--- 提示文 ---
───

物価の上昇は人々の購買意識に変化をもたらしています。食事代を節約するためにカップ麺や総菜パンで済ませたり、食事の量を減らす、あるいは食事そのものを取らない従業員もいます。健康管理の観点から、企業には、価格を抑えつつ質の高い食事を提供する工夫が求められており、そうしたニーズを満たすさまざまな種類の社食サービスも増えています。

変化03:健康経営の推進

人的資本経営への注目が増す中、健康経営に関する対応に追われる企業も少なくありません。従業員に健康的な食事を提供することは体調管理や生活習慣病予防につながります。食事自体を新たなモチベーションへつなげることができれば生産性の向上も期待できるため、栄養バランスの良い食事を安定したコストで提供できる社食サービスへの関心も高まっています。

変化04:SDGsの活性化

SDGsとは、持続可能でより良い社会を目指す世界共通の目標です。日本国内でもSDGs推進の取り組みは盛んで、これに貢献するため独自の施策を展開する企業も少なくありません。近年は、地産地消やフードロスの削減、再生可能な食器の使用な
どをアピールポイントにしている社食サービスも拡大しており、サービス選定における1つの重要な指標になっています。

【最新版】社食サービスの種類

社食サービスの主流と言えば社員食堂でしたが、コロナ禍を契機に変化が見られ、新しいサービスが続々と展開されています。今人気の社食サービスを提供形態別に分類して紹介します。

社員食堂

企業の敷地内に設置する食堂のことで、従業員が日常的に利用できます。健康的な食事を提供し、従業員の健康維持や生産性向上に貢献します。従業員同士のコミュニケーションの場としても機能します。
前提として、業務用の厨房設備と食事スペースを確保する必要があります。また、調理器具代、光熱費、人件費、食材費といった運営費が必要です。基本的に昼食をコアタイムとした営業が多く、従業員の勤務形態によっては導入できない可能性があります。
運営方法によって主に3つに分類できます。

1:直営方式
企業が直接運営する方式です。栄養士や調理師など必要な人員を雇用し、メニューも自社で決めます。コストは高くつきますが、企業の理念やニーズに合わせた食堂運営が可能で、企業ブランディングとしても効果的です。

───

--- 課題データ ---
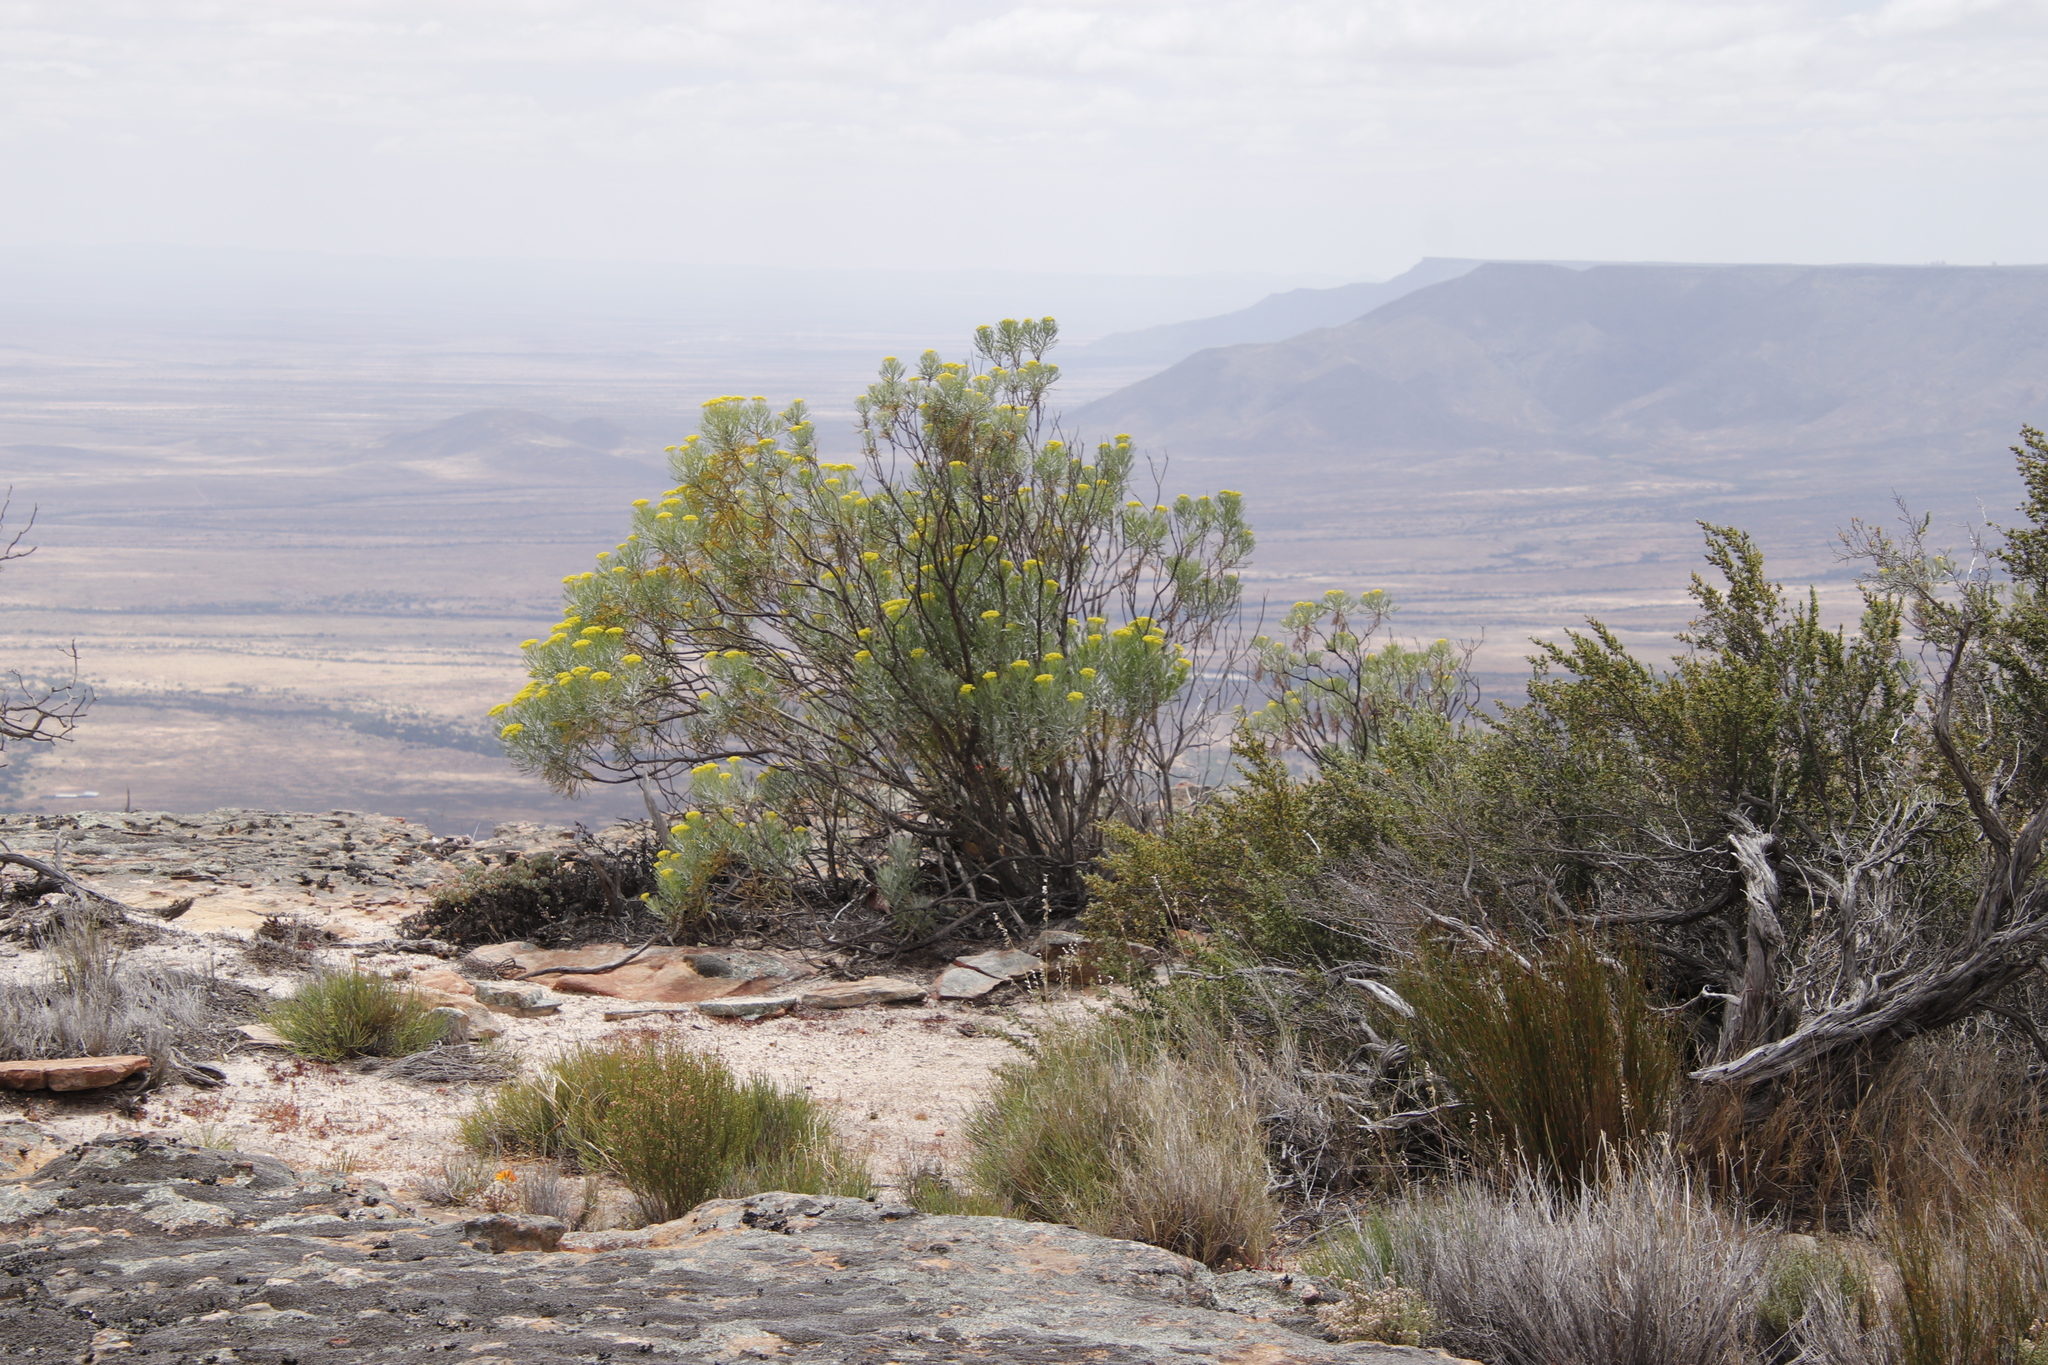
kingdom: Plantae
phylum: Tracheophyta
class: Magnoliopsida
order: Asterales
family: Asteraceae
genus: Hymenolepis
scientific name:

───

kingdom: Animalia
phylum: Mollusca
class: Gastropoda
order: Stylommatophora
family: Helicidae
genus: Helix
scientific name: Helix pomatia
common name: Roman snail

───

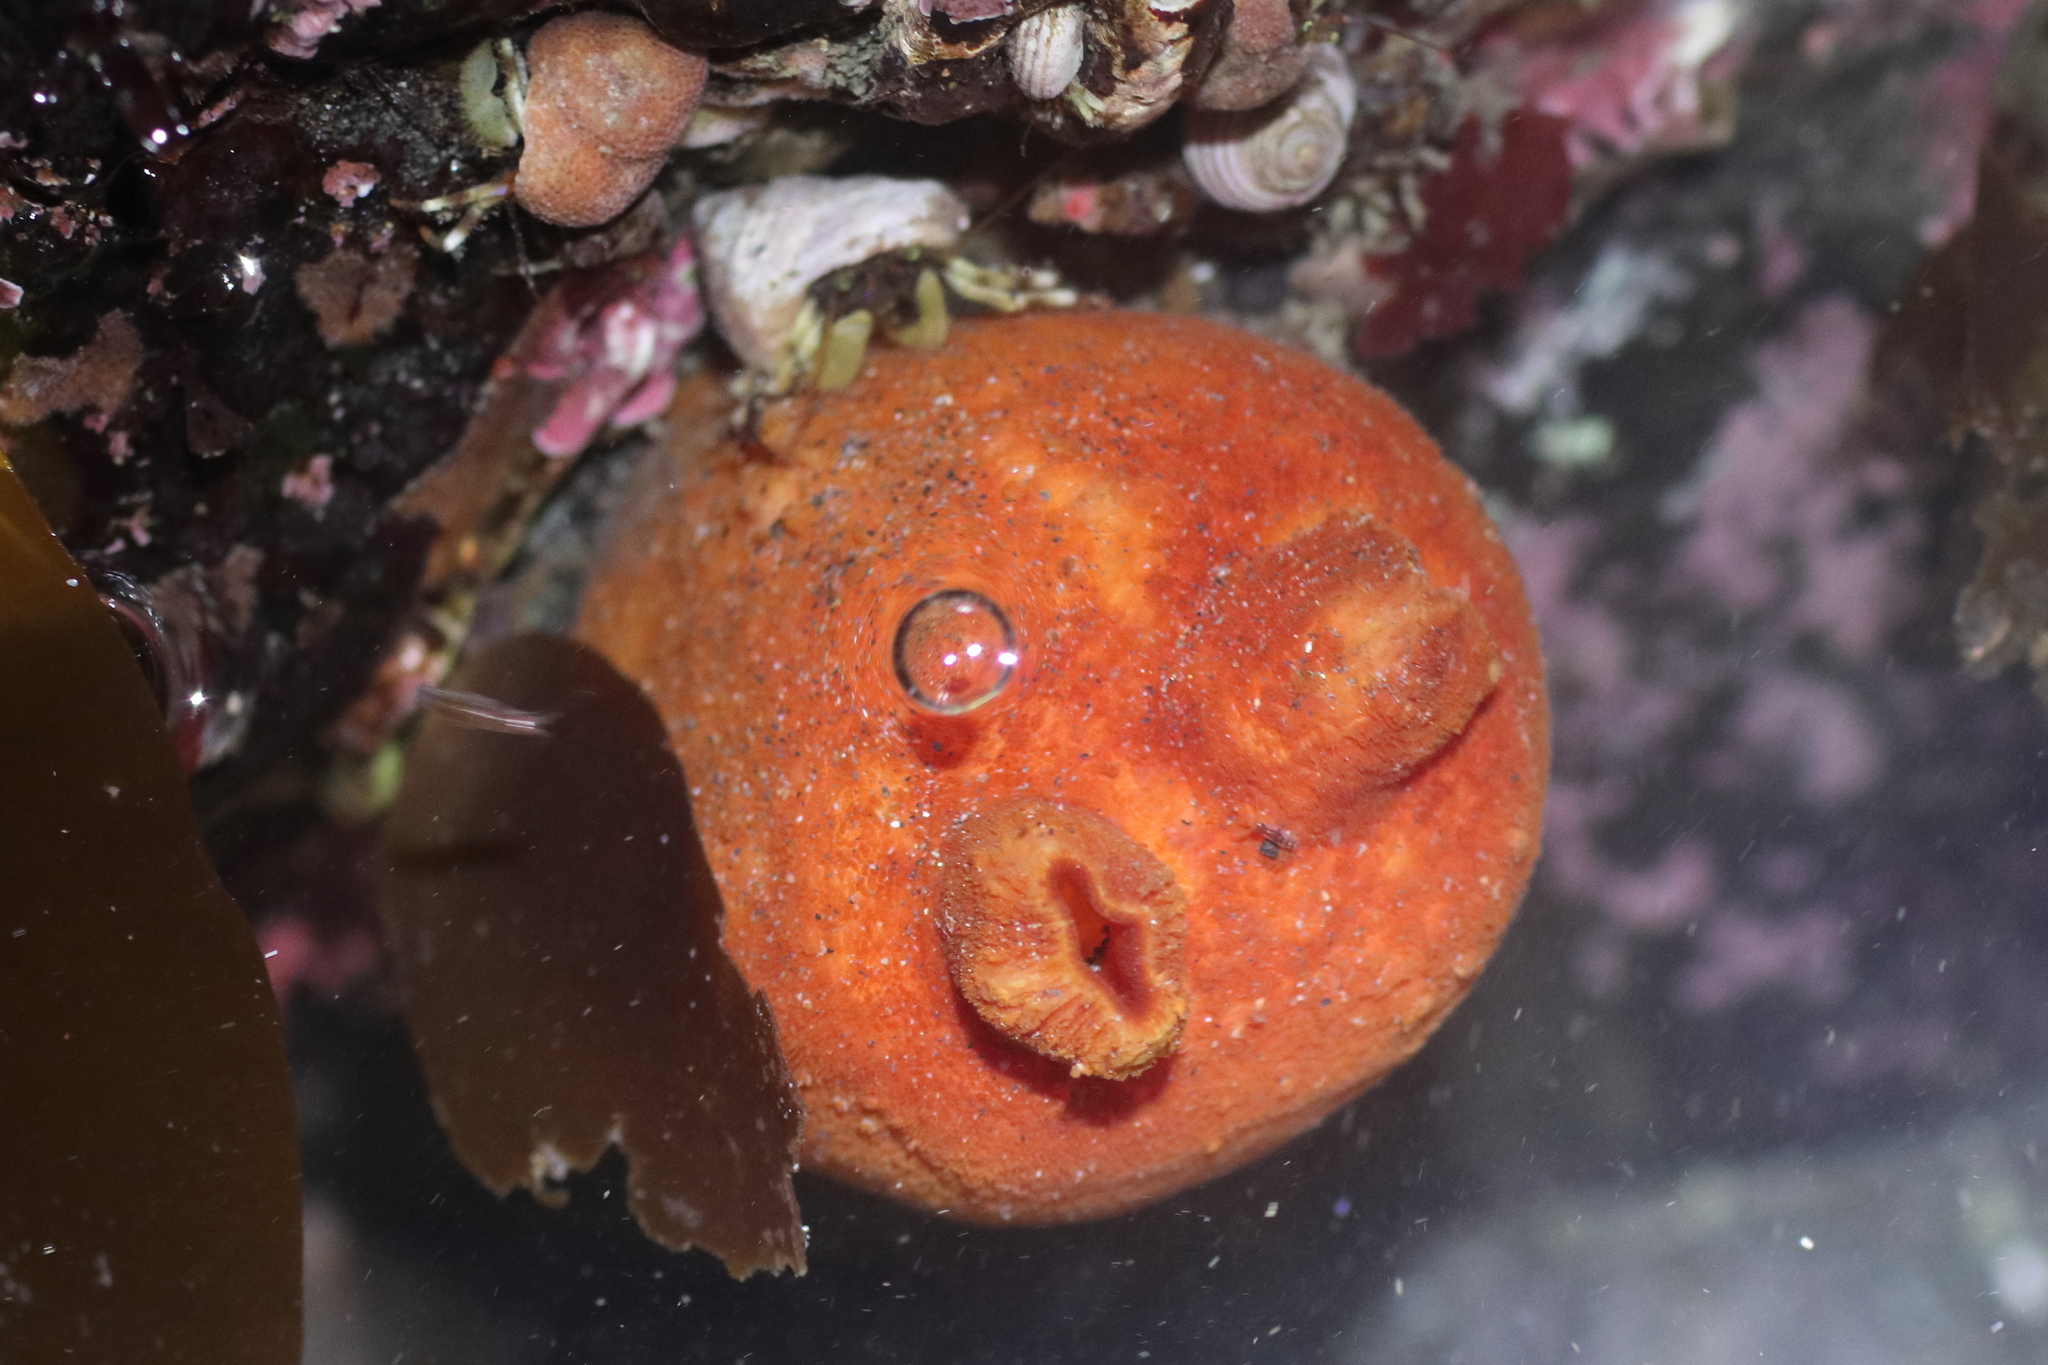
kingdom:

───

--- 記述課題 A ---
社食サービスに関する提示文から、「社食サービスの主流と言えば社」を含む語句で始まり「ョンの場としても機能します。」で終わる部分を一字も変えずに抽出してください。
--- 記述課題 B ---
レコードのうち、「kingdom: Animalia」を含む行から「scientific name: Helix pomatia」を含む行までを、両端の行も含めて正確に書き写してください。それ以外の行は含めないでください。
提示文とレコードは互いに独立しています。

--- 最終回答 A ---
社食サービスの主流と言えば社員食堂でしたが、コロナ禍を契機に変化が見られ、新しいサービスが続々と展開されています。今人気の社食サービスを提供形態別に分類して紹介します。

社員食堂

企業の敷地内に設置する食堂のことで、従業員が日常的に利用できます。健康的な食事を提供し、従業員の健康維持や生産性向上に貢献します。従業員同士のコミュニケーションの場としても機能します。

--- 最終回答 B ---
kingdom: Animalia
phylum: Mollusca
class: Gastropoda
order: Stylommatophora
family: Helicidae
genus: Helix
scientific name: Helix pomatia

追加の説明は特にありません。